* **WHAT IS REQUIRED**: Revise the text of all the items below by replacing every instance of "Zustimmung" with "Einwilligung" and leaving everything else unchanged. Leave the pictures out of your answer.

* **DATA SHOWN**:
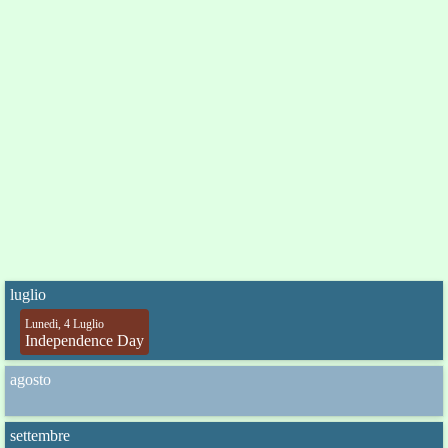
luglio
Lunedi, 4 Luglio
Independence Day
agosto
settembre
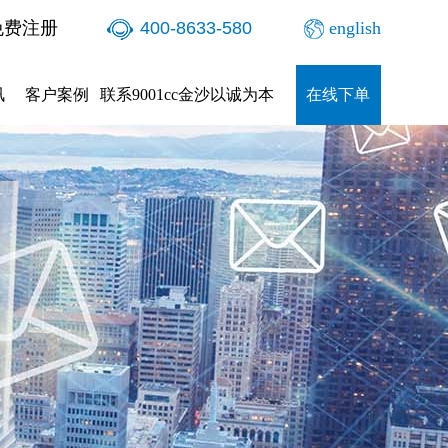
免费注册
400-8633-580
english
讯
客户案例
联系9001cc金沙以诚为本
在线下单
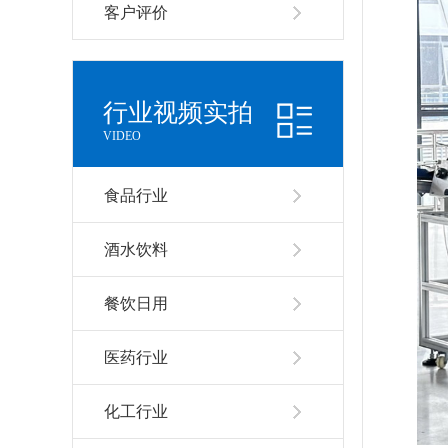
客户评价
行业视频实拍
VIDEO
食品行业
酒水饮料
餐饮日用
医药行业
化工行业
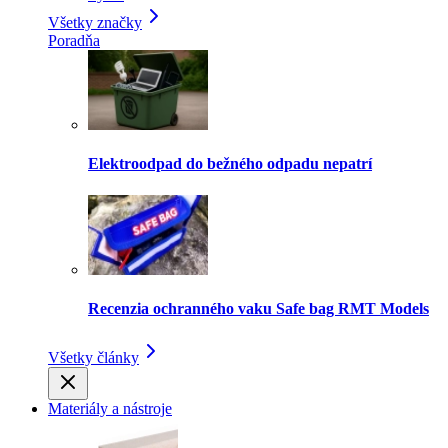
Všetky značky
Poradňa
Elektroodpad do bežného odpadu nepatrí
Recenzia ochranného vaku Safe bag RMT Models
Všetky články
Materiály a nástroje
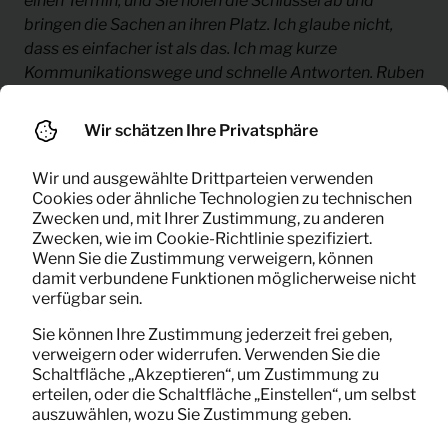
einen Termin, und Sie holen die Schlüssel ab und
bringen die Sachen an ihren Platz. Ich glaube nicht,
dass es einfacher ist als das. Ich mag kurze
Kommunikationswege und schnelle Antworten. Ruben
kann spüren, wenn Druck entsteht. Er wird sagen: „Das
kann ich auch morgen machen“. Sie versuchen immer,
Wir schätzen Ihre Privatsphäre
etwas zu arrangieren. Ich finde, ihr seid sehr flexibel.
Wir und ausgewählte Drittparteien verwenden
– Victor Weisenbach
Cookies oder ähnliche Technologien zu technischen
Nachbarschaftskoordinator Nijestee
Zwecken und, mit Ihrer Zustimmung, zu anderen
Zwecken, wie im Cookie-Richtlinie spezifiziert.
Wenn Sie die Zustimmung verweigern, können
damit verbundene Funktionen möglicherweise nicht
verfügbar sein.
Sie können Ihre Zustimmung jederzeit frei geben,
verweigern oder widerrufen. Verwenden Sie die
Schaltfläche „Akzeptieren“, um Zustimmung zu
erteilen, oder die Schaltfläche „Einstellen“, um selbst
auszuwählen, wozu Sie Zustimmung geben.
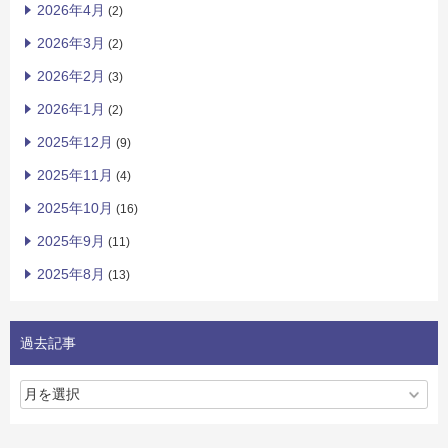
2026年4月
(2)
2026年3月
(2)
2026年2月
(3)
2026年1月
(2)
2025年12月
(9)
2025年11月
(4)
2025年10月
(16)
2025年9月
(11)
2025年8月
(13)
過去記事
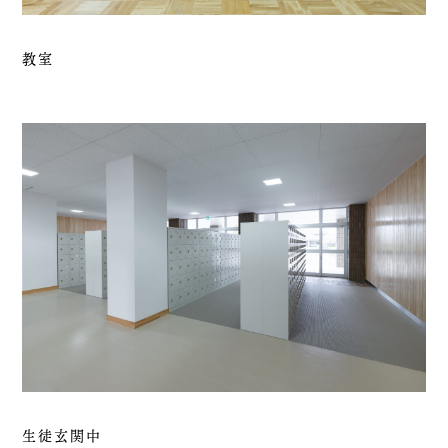
教室
生徒玄関中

* **TASK SOLUTION**:
luglio
Lunedi, 4 Luglio
Independence Day
agosto
settembre
免费注册
400-8633-580
english
讯
客户案例
联系9001cc金沙以诚为本
在线下单
客户评价
行业视频实拍
VIDEO
食品行业
酒水饮料
餐饮日用
医药行业
化工行业
Všetky značky
Poradňa
Elektroodpad do bežného odpadu nepatrí
Recenzia ochranného vaku Safe bag RMT Models
Všetky články
Materiály a nástroje
einen Termin, und Sie holen die Schlüssel ab und
bringen die Sachen an ihren Platz. Ich glaube nicht,
dass es einfacher ist als das. Ich mag kurze
Kommunikationswege und schnelle Antworten. Ruben
kann spüren, wenn Druck entsteht. Er wird sagen: „Das
kann ich auch morgen machen“. Sie versuchen immer,
Wir schätzen Ihre Privatsphäre
etwas zu arrangieren. Ich finde, ihr seid sehr flexibel.
Wir und ausgewählte Drittparteien verwenden
– Victor Weisenbach
Cookies oder ähnliche Technologien zu technischen
Nachbarschaftskoordinator Nijestee
Zwecken und, mit Ihrer Einwilligung, zu anderen
Zwecken, wie im Cookie-Richtlinie spezifiziert.
Wenn Sie die Einwilligung verweigern, können
damit verbundene Funktionen möglicherweise nicht
verfügbar sein.
Sie können Ihre Einwilligung jederzeit frei geben,
verweigern oder widerrufen. Verwenden Sie die
Schaltfläche „Akzeptieren“, um Einwilligung zu
erteilen, oder die Schaltfläche „Einstellen“, um selbst
auszuwählen, wozu Sie Einwilligung geben.
2026年4月
(2)
2026年3月
(2)
2026年2月
(3)
2026年1月
(2)
2025年12月
(9)
2025年11月
(4)
2025年10月
(16)
2025年9月
(11)
2025年8月
(13)
過去記事
教室
生徒玄関中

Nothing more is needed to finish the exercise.